Authorities accuse him of battering a deputy, damaging a jail sprinkler and, in the latest incident, getting caught with 12 marijuana cigarettes and homemade weapons and razors.
On Thursday, a DuPage County grand jury officially indicted Matthews on seven counts of unlawful possession of contraband in a penal institution for the drugs, hidden in his groin area, as well as the weapons.
If convicted, he may face at least an additional four to 15 years in prison.
Matthews, 24, who is acting has his own lawyer despite never having stepped foot in a law school, is accused of fatally shooting 17-year-old Sade Glover Oct. 9, 2004, in Warrenville. Her mother, Barbara Hudson, was the one who found her only child slain outside their townhouse on Winchester Circle.
Less than two weeks earlier, Matthews was arrested on battery charges after Glover accused him of punching her during a July 2 dispute in her garage. After posting bond, prosecutors allege, Matthews ambushed Glover to keep her from testifying against him since he still was on parole for beating up a cabdriver and robbing a woman.

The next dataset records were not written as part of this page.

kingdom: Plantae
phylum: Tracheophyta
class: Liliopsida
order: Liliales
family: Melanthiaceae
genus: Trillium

Prosecutors lack the murder weapon in Glover's homicide, but Matthews confessed in a Sheriff officials said they are investigating how the drugs made it into the secured jail, but they noted a high court ruling that bars such penal institutions from conducting strip-searches without probable cause.
Matthews pleaded innocent to all the allegations, including the recent drug/weapons charges. Last month, he told Circuit Judge Perry Thompson he is a model inmate who simply was trying to clean up the jail contraband to later turn over to deputies.

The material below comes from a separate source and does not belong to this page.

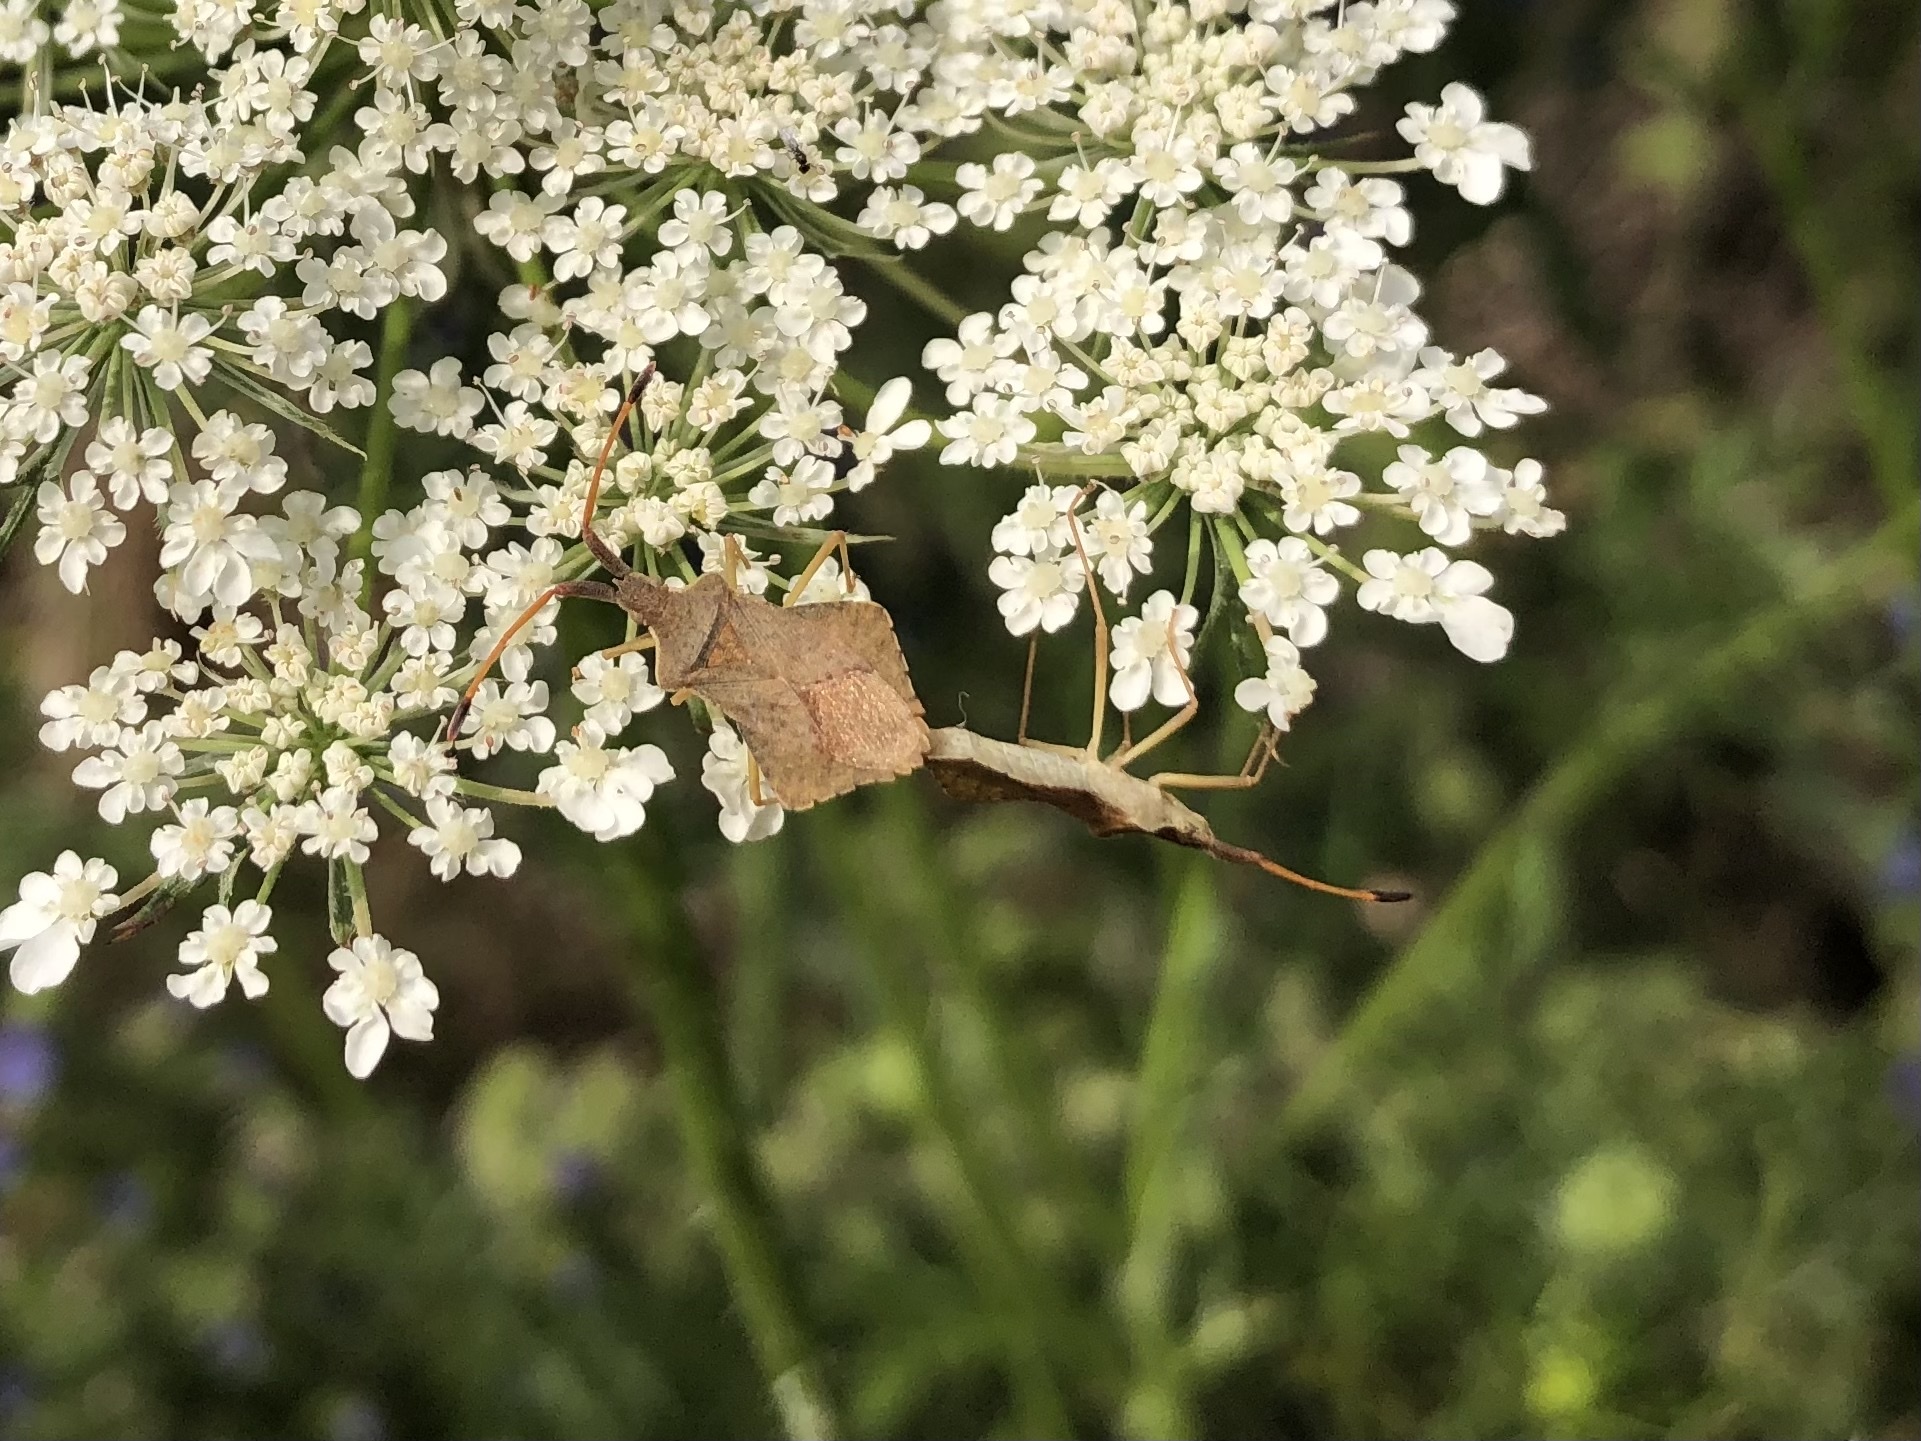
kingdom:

But, in a recent court filing, prosecutor Paul Marchese wrote: "The defendant claimed during an interview that he bragged that he 'ran the (expletive)' in the jail. He advised that at one point he had 50 (marijuana) cigarettes. He admitted to selling these to inmates. He claimed to know everything in the jail and told (deputies) he previously provided shanks and razors in the jail to a deputy with hopes of obtaining burritos, but never obtained them."
Glover worked at the Warrenville Walgreens and attended College of DuPage. Her family said she planned to transfer to Northern Illinois University to become a genetic scientist.
Matthews is due in court again June 18. A trial date has not been set, but Judge Thompson told both sides to be ready by late August.